To say that Emily Woolard, ’17, is a gifted student is an understatement. While at Meredith she has conducted undergraduate research within each of her three majors (psychology, biology, and public health); as a first-year student, she co-authored an article that was published in a journal; she studied abroad for five months in Copenhagen, completing a rigorous internship at an MRI research hospital; and she has developed a new protocol at the Environmental Protection Agency (EPA) where she interned and now holds as a position as a student contractor.
What is striking about Emily’s story is that unlike many other strong students, she didn’t know if she would be able to attend college. She spent winter break her senior year of high school filling out scholarship applications.
“In March, April, and May emails and letters started coming in and I realized it was going to work out,” said Emily.
Although attending Meredith was also somewhat serendipitous, it turned out to be the perfect place for her to build on her intellectual gifts. Supported by faculty mentors in each of her majors, she has explored a wide range of career and research options, both to determine exactly what her path should be, but also for the sheer love of learning.
In the latter category, she contracted a Medieval Latin course as part of a research project comparing Medieval and modern approaches to women’s health care. She became interested in the topic when she learned that medical research currently used is based on clinical trials of which 80 percent of subjects are male.
“I’m very feminist so I love this topic. The point I’m trying to make is Medieval health care was really not that different,” she said.
Every new experience has been one more opportunity for Emily to refine her goals and interests. At the EPA, working in a behavioral lab, she realized that she was drawn to a more biological approach to research. She described working on an NSF-funded program in a biophysics lab as a place where she “… learned programming skills, and was exposed to the intersection of biology and physics – it reinforced that I like the molecular levels of organisms.”
She chose to study abroad in Denmark in part because she thought she wanted to be a medical doctor. While conducting MRI research for her internship, Emily also took a health care class taught by doctors. She was given case studies of real patients and then talked to them face to face, learning hands-on aspects of health care such as suturing and inserting intravenous lines. In the end, she realized that her true passion lay outside of the health care field.
“Study abroad gave me the opportunity to put together all of these fields and understand what I wanted to do. I realized I didn’t want to be a medical doctor – it seemed like a lost cause to me. I couldn’t change the world – could hardly change people’s health. It felt like my impact would not be as great as it could be.”
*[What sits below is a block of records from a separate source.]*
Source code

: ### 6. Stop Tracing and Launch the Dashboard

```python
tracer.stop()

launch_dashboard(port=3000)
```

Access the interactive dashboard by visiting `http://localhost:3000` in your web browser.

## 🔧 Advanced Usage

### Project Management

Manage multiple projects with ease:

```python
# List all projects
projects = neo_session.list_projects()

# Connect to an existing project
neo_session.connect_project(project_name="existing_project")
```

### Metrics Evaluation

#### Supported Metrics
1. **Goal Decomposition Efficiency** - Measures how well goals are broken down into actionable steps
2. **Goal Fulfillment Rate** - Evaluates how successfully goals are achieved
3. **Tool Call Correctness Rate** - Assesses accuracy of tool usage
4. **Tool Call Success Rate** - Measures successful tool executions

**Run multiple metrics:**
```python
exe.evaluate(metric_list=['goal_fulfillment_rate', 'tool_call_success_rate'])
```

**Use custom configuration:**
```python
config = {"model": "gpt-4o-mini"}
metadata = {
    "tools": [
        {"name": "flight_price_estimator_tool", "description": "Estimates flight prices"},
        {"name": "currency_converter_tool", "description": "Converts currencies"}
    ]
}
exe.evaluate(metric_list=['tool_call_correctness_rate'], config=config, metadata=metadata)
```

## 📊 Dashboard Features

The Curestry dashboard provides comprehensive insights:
After all of her experiences, Emily now knows she prefers a molecular approach to examining genetic material. She says it feels more fulfilling, that it comes closer to satiating her thirst for knowledge.
“It feels like it’s closer to unlocking the mysteries of our bodies.”
Not all that Emily has learned in college has been intellectual in nature. While in Copenhagen, she thrived on being surrounded by people from different cultures and regions.
“There were people from Japan, Italy, Australia, Portugal – it was so amazing to interact with all of these people and learn about their backgrounds.”
At Meredith, she has made close friends, both with her peers and with her faculty mentors. They’ve stood by her when she struggled to establish her independence and learned to put her college education first. She’s come to value giving back to her community – and the importance of being kind.
“I’ve become a lot nicer, being surrounded by nice people. I didn’t know how to be nice. When I look back I think, ‘Why was I like that?’”
After she graduates, Emily plans to attend graduate school to earn a Ph.D. in molecular and cellular biology – but first she wants to take a year off to earn some money and travel while she continues her efforts at the EPA.
“The relationships I’ve had with my faculty have been so important to me. It’s great to feel wanted – and I got that sense here,” said Emily. “My faculty make me feel like I can do anything.”